D'autres brevets seront utilisés par la suite pour les autres types de pollution (métaux lourds, agents pathogènes, etc...)
La modularité.
Aujourd'hui, les méthodes de traitement consistent à construire des stations d'épuration (STEP) en dur. Le problème des STEP est qu'elles ne sont pas adaptables. Une fois construites en béton on ne peut plus changer le débit traité ou ajouter de nouvelles technologies pour améliorer le traitement. Donc on se retrouve encore aujourd'hui avec des eaux qui contiennent encore des micropolluants ou des métaux lourds en sortie des STEP et qui finissent soit dans les océans soit dans notre robinet.
Le concept de la modularité est de transformer la chaîne de traitement classique en une somme de sous modules élémentaires et indépendants les uns des autres : les Box. Chaque box est standardisée pour traiter un type de pollution (micropolluants, métaux lourds, etc) avec un certain débit (1m3/h, 10m3/h, 100m3/h, etc). Ensuite il suffit de réaliser un assemblage de box pour traiter n'importe quelle source de pollution. C'est le principe du jeu Lego. Avec des cubes élémentaires Lichen pourra tout dépolluer comme l'expliquent ces illustrations du concept de modularité publiées sur notre site.
Y a t-il des cas où la dépollution modulaire atteint ses limites ?
La principale difficulté de la dépollution modulaire est de créer chaque box. Les box doivent être indépendantes les unes des autres et autonomes. C'est le point le plus délicat. Par exemple pour notre première box (la Box DCO) qui détruit la pollution organique, nous avons besoin d'ajouter régulièrement de l'eau oxygénée. Aussi aujourd'hui la box n'est pas autonome. Mais nous travaillons déjà sur une nouvelle version qui créera in situ l'eau oxygénée.
En bref, la limite principale de la dépollution modulaire est le temps de recherche et de développement de chaque box. Une fois les box créées, il n'y a plus de limite.
Qui sont vos clients et partenaires, et quel rôle Centrale Lyon joue t-elle dans l'évolution de votre projet ?
Nous n'avons pas encore de clients car nous sommes encore au stade de développement. Par contre, nous travaillons en partenariat avec l'Ecole Centrale Lyon qui nous fournit un bureau et une salle de manip.
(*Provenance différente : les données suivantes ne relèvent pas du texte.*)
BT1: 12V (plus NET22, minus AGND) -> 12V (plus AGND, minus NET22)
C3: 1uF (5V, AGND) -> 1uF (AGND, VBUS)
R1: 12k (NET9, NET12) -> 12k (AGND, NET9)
Elle nous a également octroyé une bourse de 10.000€ pour améliorer la technologie.
Parallèlement nous sommes incubés chez 1Kubator qui nous dispense une formation intensive de création d'entreprise. Nous avons récemment rencontré Eric Larrey, directeur de Verdi Ingénierie Rhône Alpes et ancien centralien de Lyon. Il nous a fait part de son intérêt pour le projet et nous a proposé de travailler ensemble si nous arrivons à développer la technologie.
Quels sont vos priorités actuelles et comment peut-on vous aider ?
Nous avons besoin du réseau ! Nous cherchons à rencontrer des industriels qui ont des enjeux de traitement de l'eau mais aussi des responsables de station d'épuration pour confronter nos idées à leurs problèmes réels . Ainsi nous pourrons concevoir la technologie pour répondre au mieux à leurs modes de fonctionnement. Les financements sont également bienvenus afin d'accompagner notre développement. La phase de lancement est toujours délicate et sans argent, le projet pourrait malheureusement être ralenti voire même s'arrêter.